# [Directions]
Reproduce the rows starting with the line that contains "Number of faceted beads visible: 48" and continuing through the line that contains "Number of pink yoga blocks: 8", swapping "yoga blocks" for "foam blocks" and leaving everything else unchanged.

# [Provided data]

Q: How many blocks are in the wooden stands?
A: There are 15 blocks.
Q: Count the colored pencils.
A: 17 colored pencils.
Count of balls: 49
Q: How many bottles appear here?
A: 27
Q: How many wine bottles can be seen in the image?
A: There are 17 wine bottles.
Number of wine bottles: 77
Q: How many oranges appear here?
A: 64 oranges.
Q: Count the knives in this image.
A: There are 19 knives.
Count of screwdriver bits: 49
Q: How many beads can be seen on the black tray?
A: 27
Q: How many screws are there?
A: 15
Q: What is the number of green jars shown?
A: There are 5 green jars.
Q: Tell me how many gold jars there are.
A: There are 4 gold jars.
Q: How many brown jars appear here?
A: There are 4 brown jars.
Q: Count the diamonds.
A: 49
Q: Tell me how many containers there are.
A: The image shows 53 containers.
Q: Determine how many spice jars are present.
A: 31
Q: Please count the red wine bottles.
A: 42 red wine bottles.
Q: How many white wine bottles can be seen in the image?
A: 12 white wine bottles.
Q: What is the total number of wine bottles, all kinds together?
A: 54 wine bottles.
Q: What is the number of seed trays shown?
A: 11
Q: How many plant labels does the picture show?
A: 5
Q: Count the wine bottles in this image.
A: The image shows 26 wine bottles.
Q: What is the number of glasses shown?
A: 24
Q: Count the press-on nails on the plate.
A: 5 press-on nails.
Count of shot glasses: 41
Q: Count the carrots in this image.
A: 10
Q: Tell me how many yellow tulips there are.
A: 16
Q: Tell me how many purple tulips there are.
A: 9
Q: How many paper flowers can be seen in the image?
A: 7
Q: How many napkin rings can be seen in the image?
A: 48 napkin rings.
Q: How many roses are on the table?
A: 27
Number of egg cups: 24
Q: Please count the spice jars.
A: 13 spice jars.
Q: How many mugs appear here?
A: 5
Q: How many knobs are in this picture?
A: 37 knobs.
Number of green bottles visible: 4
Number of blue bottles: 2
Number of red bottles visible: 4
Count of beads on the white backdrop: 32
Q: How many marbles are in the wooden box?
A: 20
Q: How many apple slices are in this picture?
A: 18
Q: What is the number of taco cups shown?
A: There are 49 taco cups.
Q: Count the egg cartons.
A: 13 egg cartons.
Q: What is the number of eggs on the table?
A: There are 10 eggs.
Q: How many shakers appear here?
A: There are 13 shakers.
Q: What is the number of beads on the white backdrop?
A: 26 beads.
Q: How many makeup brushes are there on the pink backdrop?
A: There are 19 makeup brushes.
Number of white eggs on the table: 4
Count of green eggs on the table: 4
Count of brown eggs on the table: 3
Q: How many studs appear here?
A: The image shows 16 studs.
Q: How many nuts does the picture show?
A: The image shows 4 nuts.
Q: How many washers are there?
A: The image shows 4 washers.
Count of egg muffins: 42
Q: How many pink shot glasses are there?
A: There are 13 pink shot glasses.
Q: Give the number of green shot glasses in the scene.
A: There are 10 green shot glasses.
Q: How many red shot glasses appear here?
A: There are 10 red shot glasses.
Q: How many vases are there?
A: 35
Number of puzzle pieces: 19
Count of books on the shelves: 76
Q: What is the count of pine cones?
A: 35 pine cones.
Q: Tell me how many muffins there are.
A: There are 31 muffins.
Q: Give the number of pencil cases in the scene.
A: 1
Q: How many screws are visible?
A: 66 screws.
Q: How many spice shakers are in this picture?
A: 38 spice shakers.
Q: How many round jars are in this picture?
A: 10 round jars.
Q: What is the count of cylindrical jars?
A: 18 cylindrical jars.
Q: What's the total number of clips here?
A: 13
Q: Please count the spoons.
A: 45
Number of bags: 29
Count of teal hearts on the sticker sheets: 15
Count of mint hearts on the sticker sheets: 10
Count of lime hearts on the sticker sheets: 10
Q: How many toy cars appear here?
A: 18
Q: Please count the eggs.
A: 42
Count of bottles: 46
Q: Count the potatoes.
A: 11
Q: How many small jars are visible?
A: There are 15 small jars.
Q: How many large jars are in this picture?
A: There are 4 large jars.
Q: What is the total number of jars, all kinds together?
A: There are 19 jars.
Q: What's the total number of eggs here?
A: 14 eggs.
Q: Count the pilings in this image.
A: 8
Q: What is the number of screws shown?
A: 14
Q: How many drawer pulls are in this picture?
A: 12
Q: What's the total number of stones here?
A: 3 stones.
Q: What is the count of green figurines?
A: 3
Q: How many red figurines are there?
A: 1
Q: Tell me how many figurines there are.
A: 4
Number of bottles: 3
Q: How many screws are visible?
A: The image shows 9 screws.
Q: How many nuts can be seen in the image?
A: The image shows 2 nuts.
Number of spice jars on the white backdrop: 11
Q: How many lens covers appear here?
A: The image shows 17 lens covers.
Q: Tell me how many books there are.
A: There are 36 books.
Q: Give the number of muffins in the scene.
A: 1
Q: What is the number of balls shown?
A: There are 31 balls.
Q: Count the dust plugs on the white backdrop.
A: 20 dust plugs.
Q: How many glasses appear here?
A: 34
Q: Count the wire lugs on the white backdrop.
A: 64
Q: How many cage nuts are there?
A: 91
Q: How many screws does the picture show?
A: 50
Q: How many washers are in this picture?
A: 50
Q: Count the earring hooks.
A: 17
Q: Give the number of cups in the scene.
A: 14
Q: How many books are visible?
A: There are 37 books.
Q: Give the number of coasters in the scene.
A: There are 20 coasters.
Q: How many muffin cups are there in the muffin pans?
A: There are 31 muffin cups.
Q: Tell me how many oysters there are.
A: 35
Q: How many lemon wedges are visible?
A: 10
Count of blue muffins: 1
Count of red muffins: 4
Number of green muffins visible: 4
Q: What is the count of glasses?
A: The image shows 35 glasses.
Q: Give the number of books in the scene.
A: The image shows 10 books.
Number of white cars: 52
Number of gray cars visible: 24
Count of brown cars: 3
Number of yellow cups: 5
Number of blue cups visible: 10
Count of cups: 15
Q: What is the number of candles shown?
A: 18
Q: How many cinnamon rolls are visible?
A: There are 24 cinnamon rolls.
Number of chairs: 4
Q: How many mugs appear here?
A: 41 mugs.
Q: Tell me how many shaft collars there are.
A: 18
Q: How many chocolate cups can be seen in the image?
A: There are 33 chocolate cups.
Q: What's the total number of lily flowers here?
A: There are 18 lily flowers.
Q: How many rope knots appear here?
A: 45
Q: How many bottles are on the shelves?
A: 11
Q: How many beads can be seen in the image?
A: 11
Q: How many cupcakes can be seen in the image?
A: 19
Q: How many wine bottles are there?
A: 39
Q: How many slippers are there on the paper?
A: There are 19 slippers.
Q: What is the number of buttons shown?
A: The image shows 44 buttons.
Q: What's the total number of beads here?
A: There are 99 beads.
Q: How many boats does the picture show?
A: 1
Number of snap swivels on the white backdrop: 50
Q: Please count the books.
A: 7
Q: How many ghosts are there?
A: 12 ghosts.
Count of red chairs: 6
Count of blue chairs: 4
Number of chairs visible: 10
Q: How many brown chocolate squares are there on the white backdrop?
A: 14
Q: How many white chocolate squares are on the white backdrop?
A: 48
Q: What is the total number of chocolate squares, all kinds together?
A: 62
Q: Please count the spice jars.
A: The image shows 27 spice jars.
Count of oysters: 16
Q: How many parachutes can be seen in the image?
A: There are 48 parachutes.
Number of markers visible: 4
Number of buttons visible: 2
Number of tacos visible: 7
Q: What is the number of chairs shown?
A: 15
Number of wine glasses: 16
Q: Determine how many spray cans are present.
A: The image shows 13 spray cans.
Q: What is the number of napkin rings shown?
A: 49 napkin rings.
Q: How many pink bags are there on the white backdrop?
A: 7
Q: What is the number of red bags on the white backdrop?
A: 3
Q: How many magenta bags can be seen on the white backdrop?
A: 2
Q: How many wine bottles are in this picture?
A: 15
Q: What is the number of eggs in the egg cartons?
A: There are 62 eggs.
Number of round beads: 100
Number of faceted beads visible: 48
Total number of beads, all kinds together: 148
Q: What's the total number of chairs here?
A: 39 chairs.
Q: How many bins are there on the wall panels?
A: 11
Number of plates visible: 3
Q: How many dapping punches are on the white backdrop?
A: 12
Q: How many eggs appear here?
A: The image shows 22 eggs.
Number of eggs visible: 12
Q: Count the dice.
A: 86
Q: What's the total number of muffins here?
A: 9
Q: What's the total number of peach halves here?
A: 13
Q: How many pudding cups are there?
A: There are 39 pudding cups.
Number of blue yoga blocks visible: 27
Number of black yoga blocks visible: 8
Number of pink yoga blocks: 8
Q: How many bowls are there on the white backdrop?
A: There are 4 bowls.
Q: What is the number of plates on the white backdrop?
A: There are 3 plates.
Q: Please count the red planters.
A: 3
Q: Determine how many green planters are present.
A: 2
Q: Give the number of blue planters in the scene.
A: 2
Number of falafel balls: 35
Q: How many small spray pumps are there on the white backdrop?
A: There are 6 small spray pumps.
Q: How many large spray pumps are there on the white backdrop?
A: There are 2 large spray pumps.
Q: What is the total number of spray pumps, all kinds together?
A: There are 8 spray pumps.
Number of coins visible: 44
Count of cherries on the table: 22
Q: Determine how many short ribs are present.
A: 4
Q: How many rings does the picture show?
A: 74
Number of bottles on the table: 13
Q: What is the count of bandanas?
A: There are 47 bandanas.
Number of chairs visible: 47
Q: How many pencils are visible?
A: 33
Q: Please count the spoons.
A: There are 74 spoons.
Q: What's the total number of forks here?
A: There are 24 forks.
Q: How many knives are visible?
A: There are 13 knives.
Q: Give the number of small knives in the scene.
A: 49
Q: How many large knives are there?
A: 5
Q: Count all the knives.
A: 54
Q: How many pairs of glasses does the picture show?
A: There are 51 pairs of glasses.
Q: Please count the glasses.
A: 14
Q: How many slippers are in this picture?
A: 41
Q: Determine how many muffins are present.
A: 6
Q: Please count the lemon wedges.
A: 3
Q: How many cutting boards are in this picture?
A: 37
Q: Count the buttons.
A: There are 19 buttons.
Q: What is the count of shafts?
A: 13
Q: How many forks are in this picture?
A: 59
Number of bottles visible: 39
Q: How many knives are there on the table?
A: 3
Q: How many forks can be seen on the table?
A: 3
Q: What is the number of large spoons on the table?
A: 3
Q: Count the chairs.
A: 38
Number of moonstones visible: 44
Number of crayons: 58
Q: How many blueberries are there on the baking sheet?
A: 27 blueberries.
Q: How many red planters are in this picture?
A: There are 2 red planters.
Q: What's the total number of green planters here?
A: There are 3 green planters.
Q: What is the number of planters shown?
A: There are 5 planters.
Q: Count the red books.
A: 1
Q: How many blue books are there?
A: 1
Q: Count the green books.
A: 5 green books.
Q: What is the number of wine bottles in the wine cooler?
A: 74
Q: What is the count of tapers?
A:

# [Answer in full]
Number of faceted beads visible: 48
Total number of beads, all kinds together: 148
Q: What's the total number of chairs here?
A: 39 chairs.
Q: How many bins are there on the wall panels?
A: 11
Number of plates visible: 3
Q: How many dapping punches are on the white backdrop?
A: 12
Q: How many eggs appear here?
A: The image shows 22 eggs.
Number of eggs visible: 12
Q: Count the dice.
A: 86
Q: What's the total number of muffins here?
A: 9
Q: What's the total number of peach halves here?
A: 13
Q: How many pudding cups are there?
A: There are 39 pudding cups.
Number of blue foam blocks visible: 27
Number of black foam blocks visible: 8
Number of pink foam blocks: 8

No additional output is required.